34 europäische Polizeichefs konferieren in Berlin Die einzige Frau kommt aus Stockholm

Die Schweden sind einfach lockerer. Die ranghöchste Polizistin Stockholms trägt Bluse, einen gemusterten knielangen Rock und dazu Nike-Turnschuhe. Um die Schulter hat sie sich einen Jutebeutel gehängt. So marschiert Carin Götblad, seit vier Jahren Polizeipräsidentin der Hauptstadt Schwedens, am Montag ins Hilton Hotel am Gendarmenmarkt.

Hier beginnt heute das offizielle Programm der „Konferenz der Polizeipräsidenten der europäischen Hauptstädte“. Und Carin Götblad wird auf dem Gruppenfoto die einzige Frau unter den 34 führenden Polizeiköpfen Europas in ihrer Funktion sein. Bis Freitag konferieren die Polizeichefs. Seit 1979 gibt es jährlich diese Treffen – Berlin ist zum ersten Mal Gastgeber. Auch der „interkulturelle Dialog“ steht auf der Agenda: Wie geht die Polizei um, mit den so genannten Migranten-Communities, mit Integration und den Folgeproblemen, die sich auch in der Kriminalität widerspiegeln? Ein Thema, das Carin Götblad vor allem interessiert. Als ehemalige Grundschullehrerin hat sich die 51-Jährige schon früh mit Problemen sozial benachteiligter Jugendlicher auseinandergesetzt. Auch, nachdem sie das anschließende Jurastudium beendet hatte und eine steile Karriere bei der Polizei hinlegte, habe sie diese Thematik nie losgelassen, sagt sie.

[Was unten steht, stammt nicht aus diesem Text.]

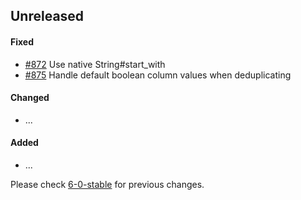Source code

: ## Unreleased

#### Fixed

- [#872](https://github.com/rails-sqlserver/activerecord-sqlserver-adapter/pull/872) Use native String#start_with
- [#875](https://github.com/rails-sqlserver/activerecord-sqlserver-adapter/pull/875) Handle default boolean column values when deduplicating

#### Changed

- ...

#### Added

- ...

Please check [6-0-stable](https://github.com/rails-sqlserver/activerecord-sqlserver-adapter/blob/6-0-stable/CHANGELOG.md) for previous changes.

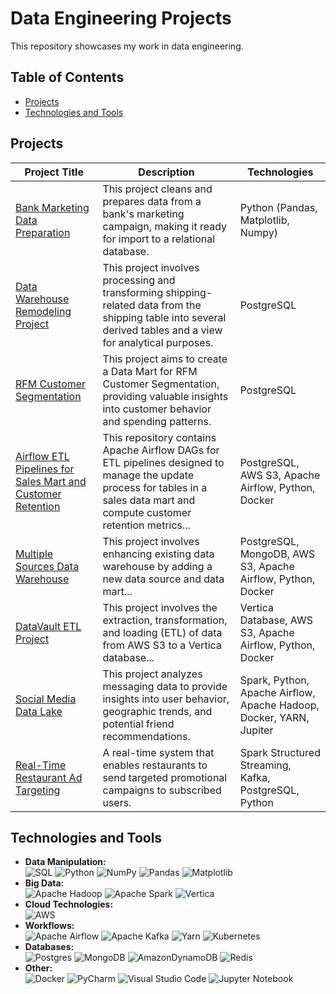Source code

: # Data Engineering Projects 

This repository showcases my work in data engineering.

## Table of Contents
* [Projects](#projects)
* [Technologies and Tools](#technologies-and-tools)

## Projects

| Project Title | Description | Technologies |
|---|---|---|
| [Bank Marketing Data Preparation](https://github.com/TenebrisX/Data-Engineering-Projects/tree/main/Cleaning%20Bank%20Marketing%20Campaign%20Data) | This project cleans and prepares data from a bank's marketing campaign, making it ready for import to a relational database. |  Python (Pandas, Matplotlib, Numpy) |
| [Data Warehouse Remodeling Project](https://github.com/TenebrisX/Data-Engineering-Projects/tree/main/Data%20Warehouse%20Remodeling) | This project involves processing and transforming shipping-related data from the shipping table into several derived tables and a view for analytical purposes. | PostgreSQL |
| [RFM Customer Segmentation](https://github.com/TenebrisX/Data-Engineering-Projects/tree/main/RFM%20Analysis) | This project aims to create a Data Mart for RFM Customer Segmentation, providing valuable insights into customer behavior and spending patterns. | PostgreSQL |
| [Airflow ETL Pipelines for Sales Mart and Customer Retention](https://github.com/TenebrisX/Data-Engineering-Projects/tree/main/Apache%20Airflow%20ETL%20Remodeling) | This repository contains Apache Airflow DAGs for ETL pipelines designed to manage the update process for tables in a sales data mart and compute customer retention metrics... | PostgreSQL, AWS S3, Apache Airflow, Python, Docker |
| [Multiple Sources Data Warehouse](https://github.com/TenebrisX/Data-Engineering-Projects/tree/main/Multiple%20Sources%20Data%20Warehouse) | This project involves enhancing existing data warehouse by adding a new data source and data mart... | PostgreSQL, MongoDB, AWS S3, Apache Airflow, Python, Docker |
| [DataVault ETL Project](https://github.com/TenebrisX/Data-Engineering-Projects/tree/main/Vertica%20Data%20Warehouse) | This project involves the extraction, transformation, and loading (ETL) of data from AWS S3 to a Vertica database... | Vertica Database, AWS S3, Apache Airflow, Python, Docker | 
| [Social Media Data Lake](https://github.com/TenebrisX/Data-Engineering-Projects/tree/main/Data%20Lake%20Project) | This project analyzes messaging data to provide insights into user behavior, geographic trends, and potential friend recommendations. | Spark, Python, Apache Airflow, Apache Hadoop, Docker, YARN, Jupiter | 
| [Real-Time Restaurant Ad Targeting](https://github.com/TenebrisX/Data-Engineering-Projects/tree/main/Restaurant%20Subscriber%20Streaming%20Service) | A real-time system that enables restaurants to send targeted promotional campaigns to subscribed users. | Spark Structured Streaming, Kafka, PostgreSQL, Python | 


## Technologies and Tools

* **Data Manipulation:**<br>
<img alt='SQL' src='https://img.shields.io/badge/SQL-100000?style=for-the-badge&logo=SQL&logoColor=0F31F4&labelColor=000000&color=FF8A1C'/></a>
![Python](https://img.shields.io/badge/python-3670A0?style=for-the-badge&logo=python&logoColor=ffdd54)
![NumPy](https://img.shields.io/badge/numpy-%23013243.svg?style=for-the-badge&logo=numpy&logoColor=white)
![Pandas](https://img.shields.io/badge/pandas-%23150458.svg?style=for-the-badge&logo=pandas&logoColor=white)
![Matplotlib](https://img.shields.io/badge/Matplotlib-%23ffffff.svg?style=for-the-badge&logo=Matplotlib&logoColor=black)
* **Big Data:**<br>
![Apache Hadoop](https://img.shields.io/badge/Apache%20Hadoop-66CCFF?style=for-the-badge&logo=apachehadoop&logoColor=black)
![Apache Spark](https://img.shields.io/badge/Apache%20Spark-FDEE21?style=flat-square&logo=apachespark&logoColor=black)
<img alt='Vertica' src='https://img.shields.io/badge/Vertica-100000?style=for-the-badge&logo=Vertica&logoColor=0F31F4&labelColor=00B3FF&color=00AAFF'/></a>
* **Cloud Technologies:**<br>
![AWS](https://img.shields.io/badge/Amazon_AWS-FF9900?style=for-the-badge&logo=amazonaws&logoColor=white)
* **Workflows:**<br>
![Apache Airflow](https://img.shields.io/badge/Apache%20Airflow-017CEE?style=for-the-badge&logo=Apache%20Airflow&logoColor=white)
![Apache Kafka](https://img.shields.io/badge/Apache%20Kafka-000?style=for-the-badge&logo=apachekafka)
![Yarn](https://img.shields.io/badge/yarn-%232C8EBB.svg?style=for-the-badge&logo=yarn&logoColor=white)
![Kubernetes](https://img.shields.io/badge/kubernetes-%23326ce5.svg?style=for-the-badge&logo=kubernetes&logoColor=white)
* **Databases:**<br>
![Postgres](https://img.shields.io/badge/postgres-%23316192.svg?style=for-the-badge&logo=postgresql&logoColor=white)
![MongoDB](https://img.shields.io/badge/MongoDB-%234ea94b.svg?style=for-the-badge&logo=mongodb&logoColor=white)
![AmazonDynamoDB](https://img.shields.io/badge/Amazon%20DynamoDB-4053D6?style=for-the-badge&logo=Amazon%20DynamoDB&logoColor=white)
![Redis](https://img.shields.io/badge/redis-%23DD0031.svg?style=for-the-badge&logo=redis&logoColor=white)
* **Other:**<br>
![Docker](https://img.shields.io/badge/docker-%230db7ed.svg?style=for-the-badge&logo=docker&logoColor=white)
![PyCharm](https://img.shields.io/badge/pycharm-143?style=for-the-badge&logo=pycharm&logoColor=black&color=black&labelColor=green)
![Visual Studio Code](https://img.shields.io/badge/Visual%20Studio%20Code-0078d7.svg?style=for-the-badge&logo=visual-studio-code&logoColor=white)
![Jupyter Notebook](https://img.shields.io/badge/jupyter-%23FA0F00.svg?style=for-the-badge&logo=jupyter&logoColor=white)














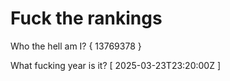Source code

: # Fuck the rankings

Who the hell am I?
{ 13769378 }

What fucking year is it?
[ 2025-03-23T23:20:00Z ]
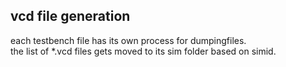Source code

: ## vcd file generation

each testbench file has its own process for dumpingfiles.  
the list of *.vcd files gets moved to its sim folder based on simid.  
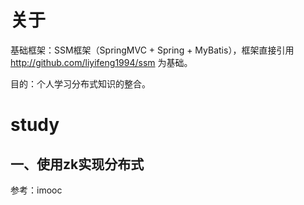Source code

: # 关于
基础框架：SSM框架（SpringMVC + Spring + MyBatis），框架直接引用 http://github.com/liyifeng1994/ssm 为基础。

目的：个人学习分布式知识的整合。


# study
## 一、使用zk实现分布式
参考：imooc



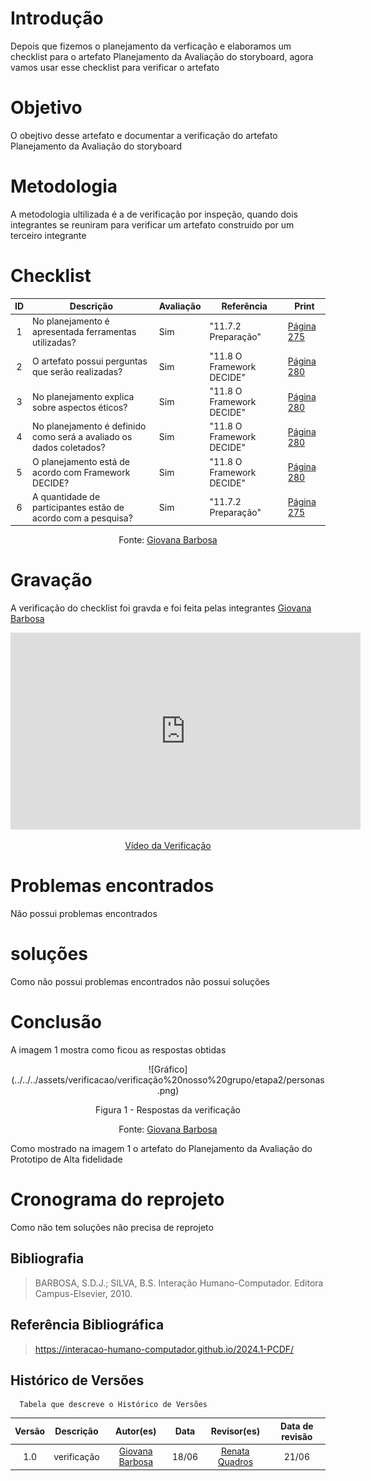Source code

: # Introdução
Depois que fizemos o planejamento da verficação e elaboramos um checklist para o artefato Planejamento da Avaliação do storyboard, agora vamos usar esse checklist para verificar o artefato

# Objetivo
O obejtivo desse artefato e documentar a verificação do artefato Planejamento da Avaliação do storyboard

# Metodologia
A metodologia ultilizada é a de verificação por inspeção, quando dois integrantes se reuniram para verificar um artefato construido por um terceiro integrante

# Checklist
| ID | Descrição | Avaliação | Referência | Print |
| :----: | --------- | ---------- | ----------- | ------- |
|  1  |    No planejamento é apresentada ferramentas utilizadas?       |    Sim      |    "11.7.2 Preparação"       | [Página 275](<../../../assets/verificacao/verificação nosso grupo/etapa 4/275.png>)|
|  2  |    O artefato possui perguntas que serão realizadas?      |    Sim       |    "11.8 O Framework DECIDE"       |[Página 280](<../../../assets/verificacao/verificação nosso grupo/etapa 4/Página280.png>) |
|  3  |   No planejamento explica sobre aspectos éticos?       |   Sim        |      "11.8 O Framework DECIDE"     |[Página 280](<../../../assets/verificacao/verificação nosso grupo/etapa 4/Página280.png>) |
|  4  |     No planejamento é definido como será a avaliado os dados coletados?     |      Sim     |     "11.8 O Framework DECIDE"      |[Página 280](<../../../assets/verificacao/verificação nosso grupo/etapa 4/Página280.png>)|
|  5  |     O planejamento está de acordo com Framework DECIDE?     |     Sim      |    "11.8 O Framework DECIDE"       |[Página 280](<../../../assets/verificacao/verificação nosso grupo/etapa 4/Página280.png>)|
|  6  |  A quantidade de participantes estão de acordo com a pesquisa?    |   Sim        |    "11.7.2 Preparação"      |[Página 275](<../../../assets/verificacao/verificação nosso grupo/etapa 4/275.png>)|


<center> <p>Fonte: <a href="https://github.com/gio221">Giovana Barbosa</a></p></center>

# Gravação
A verificação do checklist foi gravda e foi feita pelas integrantes [Giovana Barbosa](https://github.com/gio221) 

<p style="text-align: center"><iframe width="560" height="315" src="https://www.youtube.com/embed/Ho9X4Swir_0 " title="YouTube video player" frameborder="0" allow="accelerometer; autoplay; clipboard-write; encrypted-media; gyroscope; picture-in-picture; web-share" referrerpolicy="strict-origin-when-cross-origin" allowfullscreen></iframe></p>
<p style="text-align: center"><a href="https://youtu.be/Ho9X4Swir_0 " target="blanket">Vídeo da Verificação</a></p>

# Problemas encontrados
Não possui problemas encontrados

# soluções
Como não possui problemas encontrados não possui soluções

# Conclusão
A imagem 1 mostra como ficou as respostas obtidas
<center>
![Gráfico](../../../assets/verificacao/verificação%20nosso%20grupo/etapa2/personas.png)
<div align="center">
<p> Figura 1 - Respostas da verificação</p>
 <center>  <p>Fonte: <a href="https://github.com/gio221">Giovana Barbosa</a></p></center>        
</div></center>

Como mostrado na imagem 1 o artefato do Planejamento da Avaliação do Prototipo de Alta fidelidade

# Cronograma do reprojeto
Como não tem soluções não precisa de reprojeto

## Bibliografia
> BARBOSA, S.D.J.; SILVA, B.S. Interação Humano-Computador. Editora Campus-Elsevier, 2010.

## Referência Bibliográfica

> https://interacao-humano-computador.github.io/2024.1-PCDF/

## Histórico de Versões
      Tabela que descreve o Histórico de Versões

|     Versão       |     Descrição      |      Autor(es)      | Data           |  Revisor(es)          |Data de revisão|
| :----------------------------------------------------------: | :-------------------------------: | :-------------------------------------------------: | :-------------------------------: |  :-------------------------------: | :-------------------------------: |
| 1.0 | verificação |[Giovana Barbosa](https://github.com/gio221) | 18/06 |  [Renata Quadros](https://github.com/Renatinha28)| 21/06|
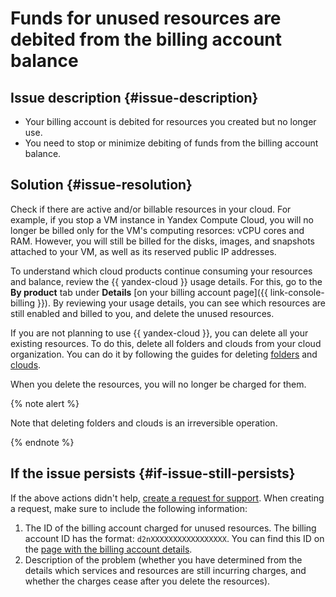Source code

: # Funds for unused resources are debited from the billing account balance


## Issue description {#issue-description}

* Your billing account is debited for resources you created but no longer use.
* You need to stop or minimize debiting of funds from the billing account balance.

## Solution {#issue-resolution}

Check if there are active and/or billable resources in your cloud.
For example, if you stop a VM instance in Yandex Compute Cloud, you will no longer be billed only for the VM's computing resorces: vCPU cores and RAM. However, you will still be billed for the disks, images, and snapshots attached to your VM, as well as its reserved public IP addresses.

To understand which cloud products continue consuming your resources and balance, review the {{ yandex-cloud }} usage details. For this, go to the **By product** tab under **Details** [on your billing account page]({{ link-console-billing }}).
By reviewing your usage details, you can see which resources are still enabled and billed to you, and delete the unused resources.

If you are not planning to use {{ yandex-cloud }}, you can delete all your existing resources. To do this, delete all folders and clouds from your cloud organization. You can do it by following the guides for deleting [folders](../../../resource-manager/operations/folder/delete.md) and [clouds](../../../resource-manager/operations/cloud/delete.md).

When you delete the resources, you will no longer be charged for them.

{% note alert %}

Note that deleting folders and clouds is an irreversible operation.

{% endnote %}

## If the issue persists {#if-issue-still-persists}

If the above actions didn't help, [create a request for support](https://console.cloud.yandex.ru/support?section=contact).
When creating a request, make sure to include the following information:

1. The ID of the billing account charged for unused resources.
   The billing account ID has the format: `d2nXXXXXXXXXXXXXXXXX`. You can find this ID on the [page with the billing account details](https://console.cloud.yandex.ru/billing/accounts).
2. Description of the problem (whether you have determined from the details which services and resources are still incurring charges, and whether the charges cease after you delete the resources).
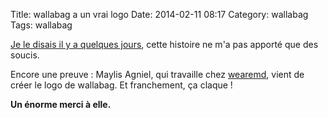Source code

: Title: wallabag a un vrai logo
Date: 2014-02-11 08:17
Category: wallabag
Tags: wallabag

[Je le disais il y a quelques jours]({filename}un-mal-pour-un-bien.md), cette histoire ne m'a pas apporté que des soucis.

Encore une preuve : Maylis Agniel, qui travaille chez [wearemd](http://wearemd.com/), vient de créer le logo de wallabag. Et franchement, ça claque !

**Un énorme merci à elle.**
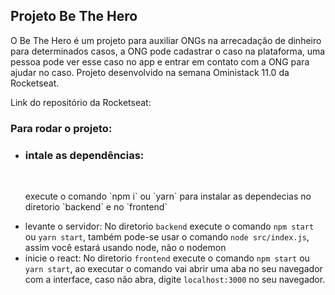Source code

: ## Projeto Be The Hero

O Be The Hero é um projeto para auxiliar ONGs na arrecadação de dinheiro para determinados casos, a ONG pode cadastrar o caso na plataforma, uma pessoa pode ver esse caso no app  e entrar em contato com a ONG para ajudar no caso. Projeto desenvolvido na semana Oministack 11.0 da Rocketseat.

Link do repositório da Rocketseat: 


### Para rodar o projeto:

<ul>
  <li>
    <h3>intale as dependências: </h3><br>
    <p>execute o comando `npm i` ou `yarn` para instalar as dependecias no diretorio `backend` e no `frontend` </p>

  </li>
</ul>

 
- levante o servidor:
 No diretorio `backend` execute o comando `npm start` ou `yarn start`, também pode-se usar o comando `node src/index.js`, assim você estará usando node, não o nodemon
- inicie o react:
 No diretorio `frontend` execute o comando `npm start` ou `yarn start`, ao executar o comando vai abrir uma aba no seu navegador com a interface, caso não abra, digite `localhost:3000` no seu navegador.

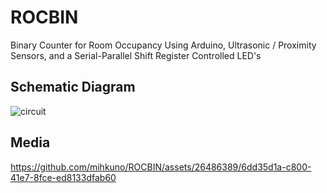 # ROCBIN
Binary Counter for Room Occupancy Using Arduino, Ultrasonic / Proximity Sensors, and a Serial-Parallel Shift Register Controlled LED's 

## Schematic Diagram

![circuit](https://github.com/mihkuno/ROCBIN/assets/26486389/6f704a16-c1f1-492a-97dc-48e9b4155402)


## Media

https://github.com/mihkuno/ROCBIN/assets/26486389/6dd35d1a-c800-41e7-8fce-ed8133dfab60


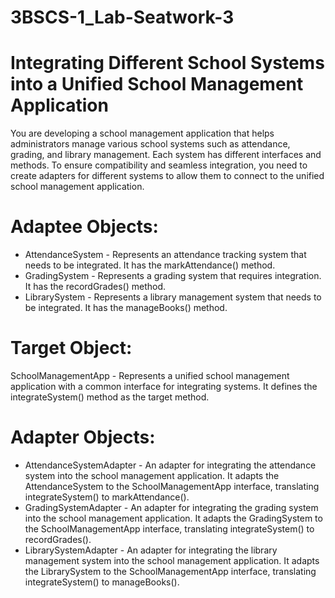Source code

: # 3BSCS-1_Lab-Seatwork-3

# Integrating Different School Systems into a Unified School Management Application
You are developing a school management application that helps administrators manage various school systems such as attendance, grading, and library management. 
Each system has different interfaces and methods. To ensure compatibility and seamless integration, you need to create adapters for different systems to allow 
them to connect to the unified school management application.

# Adaptee Objects:
- AttendanceSystem - Represents an attendance tracking system that needs to be integrated. It has the markAttendance() method.
- GradingSystem - Represents a grading system that requires integration. It has the recordGrades() method.
- LibrarySystem - Represents a library management system that needs to be integrated. It has the manageBooks() method.
# Target Object:
SchoolManagementApp - Represents a unified school management application with a common interface for integrating systems. It defines the integrateSystem() method as the target method.
# Adapter Objects:
- AttendanceSystemAdapter - An adapter for integrating the attendance system into the school management application. It adapts the AttendanceSystem to the SchoolManagementApp 
interface, translating integrateSystem() to markAttendance().
- GradingSystemAdapter - An adapter for integrating the grading system into the school management application. It adapts the GradingSystem to the SchoolManagementApp interface, 
translating integrateSystem() to recordGrades().
- LibrarySystemAdapter - An adapter for integrating the library management system into the school management application. It adapts the LibrarySystem to the SchoolManagementApp 
interface, translating integrateSystem() to manageBooks().
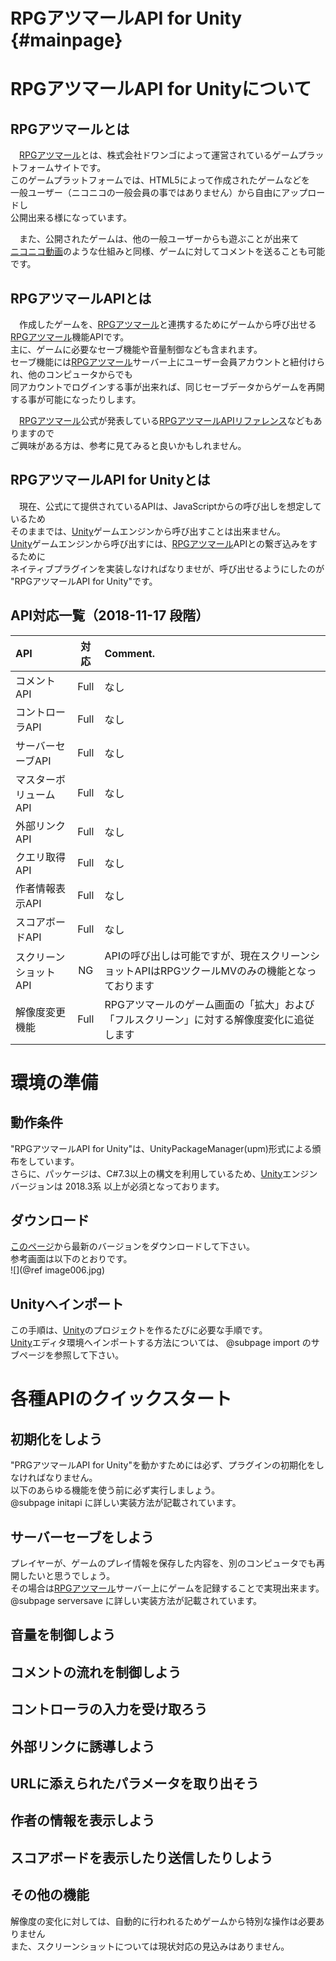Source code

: RPGアツマールAPI for Unity {#mainpage}
===

# RPGアツマールAPI for Unityについて

## RPGアツマールとは

　[RPGアツマール]とは、株式会社ドワンゴによって運営されているゲームプラットフォームサイトです。  
このゲームプラットフォームでは、HTML5によって作成されたゲームなどを  
一般ユーザー（ニコニコの一般会員の事ではありません）から自由にアップロードし  
公開出来る様になっています。  
  

　また、公開されたゲームは、他の一般ユーザーからも遊ぶことが出来て  
[ニコニコ動画]のような仕組みと同様、ゲームに対してコメントを送ることも可能です。  

## RPGアツマールAPIとは

　作成したゲームを、[RPGアツマール]と連携するためにゲームから呼び出せる[RPGアツマール]機能APIです。  
主に、ゲームに必要なセーブ機能や音量制御なども含まれます。  
セーブ機能には[RPGアツマール]サーバー上にユーザー会員アカウントと紐付けられ、他のコンピュータからでも  
同アカウントでログインする事が出来れば、同じセーブデータからゲームを再開する事が可能になったりします。
  

　[RPGアツマール]公式が発表している[RPGアツマールAPIリファレンス]などもありますので  
ご興味がある方は、参考に見てみると良いかもしれません。

## RPGアツマールAPI for Unityとは

　現在、公式にて提供されているAPIは、JavaScriptからの呼び出しを想定しているため  
そのままでは、[Unity]ゲームエンジンから呼び出すことは出来ません。  
[Unity]ゲームエンジンから呼び出すには、[RPGアツマール]APIとの繋ぎ込みをするために  
ネイティブプラグインを実装しなければなりませが、呼び出せるようにしたのが  
"RPGアツマールAPI for Unity"です。

## API対応一覧（2018-11-17 段階）

| API | 対応 | Comment. |
| :--- | :---: | :--- |
| コメントAPI | Full | なし |
| コントローラAPI | Full | なし |
| サーバーセーブAPI | Full | なし |
| マスターボリュームAPI | Full | なし |
| 外部リンクAPI | Full | なし |
| クエリ取得API | Full | なし |
| 作者情報表示API | Full | なし |
| スコアボードAPI | Full | なし |
| スクリーンショットAPI | NG | APIの呼び出しは可能ですが、現在スクリーンショットAPIはRPGツクールMVのみの機能となっております |
| 解像度変更機能 | Full | RPGアツマールのゲーム画面の「拡大」および「フルスクリーン」に対する解像度変化に追従します |

# 環境の準備

## 動作条件

"RPGアツマールAPI for Unity"は、UnityPackageManager(upm)形式による頒布をしています。  
さらに、パッケージは、C#7.3以上の構文を利用しているため、[Unity]エンジンバージョンは 2018.3系 以上が必須となっております。  

## ダウンロード

[このページ](https://bitbucket.org/Sinoa/rpgatsumaruapiforunity/downloads/)から最新のバージョンをダウンロードして下さい。  
参考画面は以下のとおりです。  
![](@ref image006.jpg)

## Unityへインポート

この手順は、[Unity]のプロジェクトを作るたびに必要な手順です。  
[Unity]エディタ環境へインポートする方法については、 @subpage import のサブページを参照して下さい。

# 各種APIのクイックスタート

## 初期化をしよう

"PRGアツマールAPI for Unity"を動かすためには必ず、プラグインの初期化をしなければなりません。  
以下のあらゆる機能を使う前に必ず実行しましょう。  
@subpage initapi に詳しい実装方法が記載されています。

## サーバーセーブをしよう

プレイヤーが、ゲームのプレイ情報を保存した内容を、別のコンピュータでも再開したいと思うでしょう。  
その場合は[RPGアツマール]サーバー上にゲームを記録することで実現出来ます。  
@subpage serversave に詳しい実装方法が記載されています。

## 音量を制御しよう

## コメントの流れを制御しよう

## コントローラの入力を受け取ろう

## 外部リンクに誘導しよう

## URLに添えられたパラメータを取り出そう

## 作者の情報を表示しよう

## スコアボードを表示したり送信したりしよう

## その他の機能

解像度の変化に対しては、自動的に行われるためゲームから特別な操作は必要ありません  
また、スクリーンショットについては現状対応の見込みはありません。

[RPGアツマール]: https://game.nicovideo.jp/atsumaru/ "RPGアツマール"
[ニコニコ動画]: https://www.nicovideo.jp/video_top "ニコニコ動画"
[RPGアツマールAPIリファレンス]: https://atsumaru.github.io/api-references/ "RPGアツマールAPIリファレンス"
[Unity]: https://unity3d.com/jp "Unity"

Stockholm und Berlin haben ähnliche Probleme: die stetig zunehmende Jugendkriminalität und die Tatsache, dass die Täter vor allem junge Männer mit Migrationshintergrund sind. Dabei betont Götblad, dass nicht die Ethnie entscheidend sei: „Die soziale Herkunft dieser jungen Leute ist ausschlaggebend für deren kriminelle Karrieren.“ Doch oft komme beides zusammen.

Auch hier ähnelten sich die zwei Hauptstädte: In Berlin sind es die Problemkieze mit einem hohen Anteil an Zuwandererfamilien, in denen die Jugendkriminalität besonders hoch ist. In Stockholm stamme der Großteil junger Krimineller aus Vororten, in denen sozial benachteiligte Familien – viele kommen aus Irak, Iran, der Türkei oder afrikanischen Staaten – leben.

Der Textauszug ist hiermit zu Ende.